Pillcam endoscopic capsule

In our discussion of how companies select a site in which to locate (in Chapter 8), we bring up clustering, which is basically locating near competitors so as to take advantage of major resources found in that area. The perfect example is how software and high-tech firms head to Silicon Valley, Boston’s Route 123, and Bangalore (India). Here the talents of bright graduates in scientific and technical areas and plenty of venture capital are keys to success. Today’s Wall Street Journal  (Sept.10, 2012, pp. C5-C8) compellingly adds Israel to this list. Israel’s Minister of Finance ascribes much of its success to “government support of the robust venture capital industry, which is the accelerating spirit behind many start-up companies.”
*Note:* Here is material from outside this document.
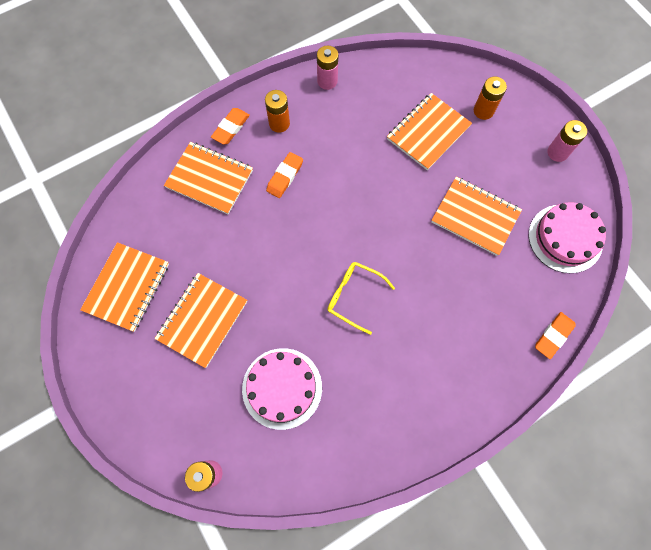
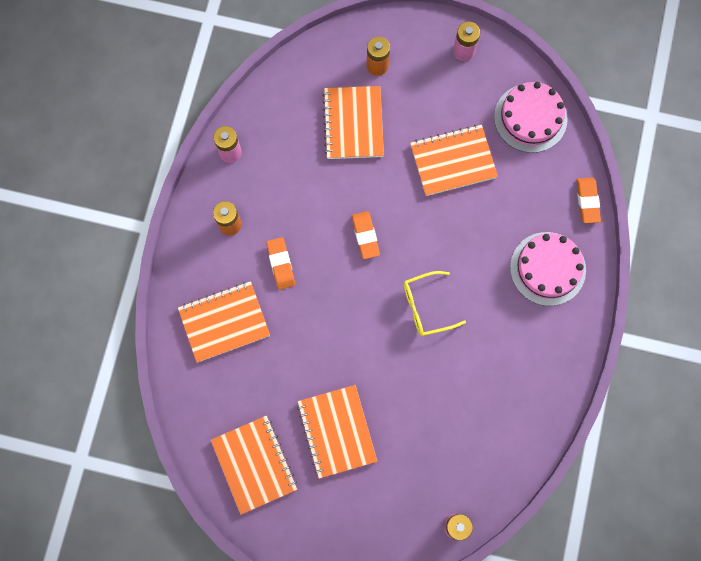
camera: 45 degrees left, 5 degrees up
(231, 128) = (195, 265): orange eraser -> orange eraser (365, 236)
(282, 388) = (443, 421): pink cake -> pink cake (547, 268)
Indeed the World Economic Forum’s Global Competitive Index just ranked Israel’s “availability of venture capital” 2nd in the world, “world-class capacity for innovation” 6th, and “high number of patents” 4th in world rank. The IMD World Competitiveness Yearbook lists Israel 1st for R&D expenditure (as % of GDP), 2nd for qualified engineers, 2nd for IT skills, 2nd for scientific research, 2nd for entrepreneurship, and 2nd for innovative capacity. The society, like the U.S., “puts entrepreneurs, successful or not, on pedestals, which allows them to attract the best minds to work with,” says one professor in Jerusalem. Included among the active sectors for innovators have been cleantech, agrotech, life sciences, communications technology, and security.

Here is the list of just some Israeli innovations: drip irrigation (1965), the Rummikub game (1977), voice mail (1984), multislice CD scanners and cardiac stents (1992), ICQ instant messaging, voice over internet VoIP), and the MS drug copaxone (all in 1995), USB flash drives and computer vision software for road navigation (1999), the pillcam (2001), and Intel mobile technology (2003). It follows that more than 50 Israeli firms are listed on NASDAQ–2nd only to the U.S.

Discussion questions:

1. Why do some countries have a much higher percent of scientists and engineers than other nations?

2. How does OM play a role in startup companies?